Antares Global CEO Mike van der Straaten says reinsurers face a more competitive landscape heading into the January 2026 renewals, with capital returning, retro softening and specialty lines under pressure

Upcoming 1 January reinsurance renewals are shaping up to be defined by stability on one hand, and intensifying competition on the other.

Mike van der Straaten

Mike van der Straaten, CEO of Antares Global, said that while reinsurers are aiming to maintain pricing discipline, the balance of power is beginning to tip back towards buyers.

“We anticipate stability in the reinsurance market, with reinsurers aiming to maintain pricing discipline,” said van der Straaten (pictured).

“Increased competition and gradually returning capacity are expected to exert downward pressure on rates. As capital availability expands, cedents may benefit from modest improvements in terms—particularly for non-peak zone risks—though sustaining price adequacy will be more challenging in a competitive environment,” he added.

According to van der Straaten, assuming losses stay within model expectations, “a gradual easing of terms in the cat market is likely.”

Retro softening

The most striking shift has been in retrocession. “The property retrocession market is currently buyer-favourable, with significant price softening in 2025—rates fell more sharply than in primary catastrophe reinsurance,” van der Straaten said.

He pointed to capital inflows from both traditional reinsurers and alternative vehicles.

“Capacity supported by catastrophe bonds and sidecars has strengthened supply, meeting continued strong demand from inflation and growing catastrophe exposures,” he said.

“Overall, conditions point to competitive pricing and accessible retro protection, with stable pricing and steady capacity expected in 2026 unless major catastrophes or capital withdrawals occur.”

Casualty and specialty under scrutiny

In casualty, van der Straaten noted, “so-called good years are under scrutiny as reserve deterioration in prior accident years raises doubts about previous optimism.

Competition for business and strong cedent relationships have limited reinsurers’ ability to push ceding commissions, a dynamic likely to continue unless casualty capacity tightens.”

Specialty markets remain challenged.
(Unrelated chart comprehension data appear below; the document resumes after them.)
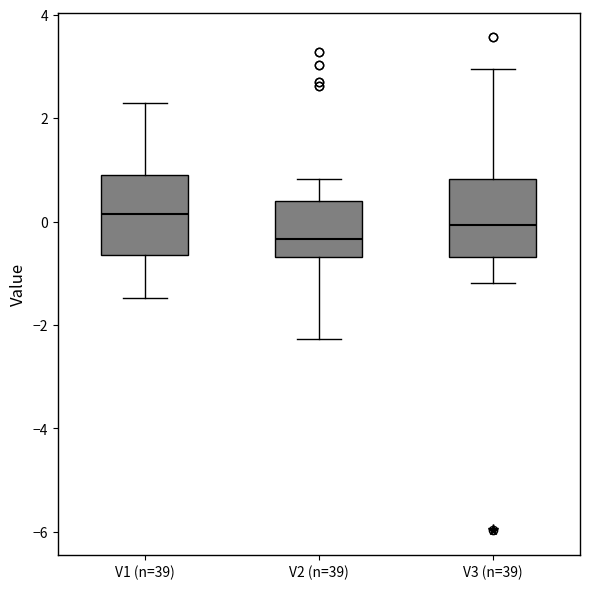

Reading left to right, transcribe this box plot: for each box, give where its median line is, the range the box spans, and where its two whiskers end, as read against the y-axis. The values are not printed on the chart, so give them approximately, as read against the axis.

V1 (n=39): median 0.2, box -0.6 to 0.8, whiskers -1.4 to 2.2
V2 (n=39): median -0.4, box -0.6 to 0.4, whiskers -2.2 to 0.8
V3 (n=39): median 0.0, box -0.6 to 0.8, whiskers -1.2 to 3.0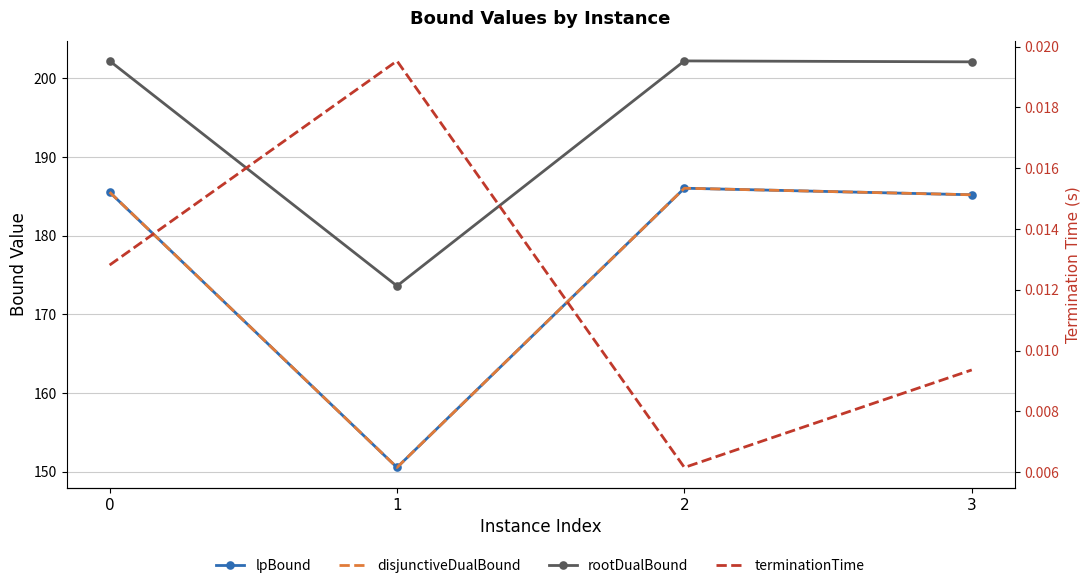

True or false: rootDualBound and terminationTime intersect in this chart.

False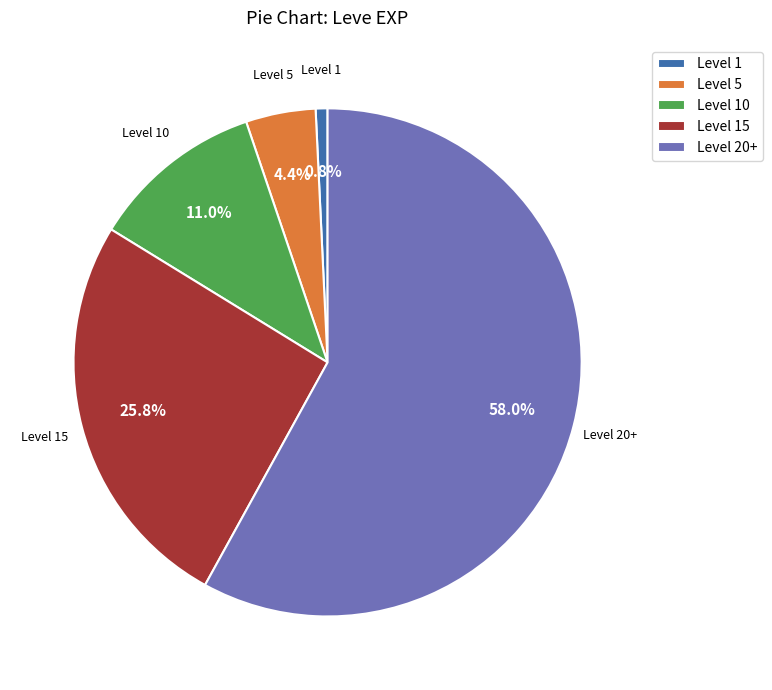

Rank the categories by value from highest to lowest.

Level 20+, Level 15, Level 10, Level 5, Level 1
For aviation, he said reinsurers require “transparency around exposure accumulation and clear war exclusions,” stressing the importance of stronger controls, clearer policy wordings and coordinated responses to geopolitical conflict.

On cyber, van der Straaten said growth has slowed but risks remain. “Systemic risk and aggregation potential are still key concerns. Reinsurers can respond with tighter coverage terms, disciplined pricing, real-time threat monitoring and ongoing innovation in cyber modelling to manage portfolio volatility.”

Political violence is another line adapting to heightened instability. “Reinsurers seek improved scenario modelling, clearer war-on-territory exclusions and stricter underwriting in unstable regions, with dynamic pricing structures reflecting rapidly changing risks,” he explained.

Trade, energy and longer-term challenges

Trade credit, political risk and marine cargo are being closely monitored, van der Straaten added, given the effects of global tariff negotiations, supply chain disruption and protectionism.

He also highlighted pressures in renewable energy. “Competition is driving down rates and loosening terms, raising concerns where technological development may outpace risk understanding. Reinsurers must prioritise underwriting discipline and long-term sustainability over short-term premium gains.”

Longer-term, persistent inflation and geopolitical instability are likely to keep markets unsettled.

“These trends may create capital market volatility and impact investment returns, insured values and loss costs,” van der Straaten warned.

“In the cat market, climate change and secondary perils remain a priority, with exposure to systemic risks in supply chains and infrastructure likely to surprise markets unprepared for sudden shifts in frequency or severity.”

Despite these uncertainties, he stressed Antares’ commitment to stability and partnership.

“We at Antares remain stable and committed to our broker and client partners. We are in a positive mood, with a strong foundation to develop our business further and navigate the market conditions in the forthcoming years,” he added.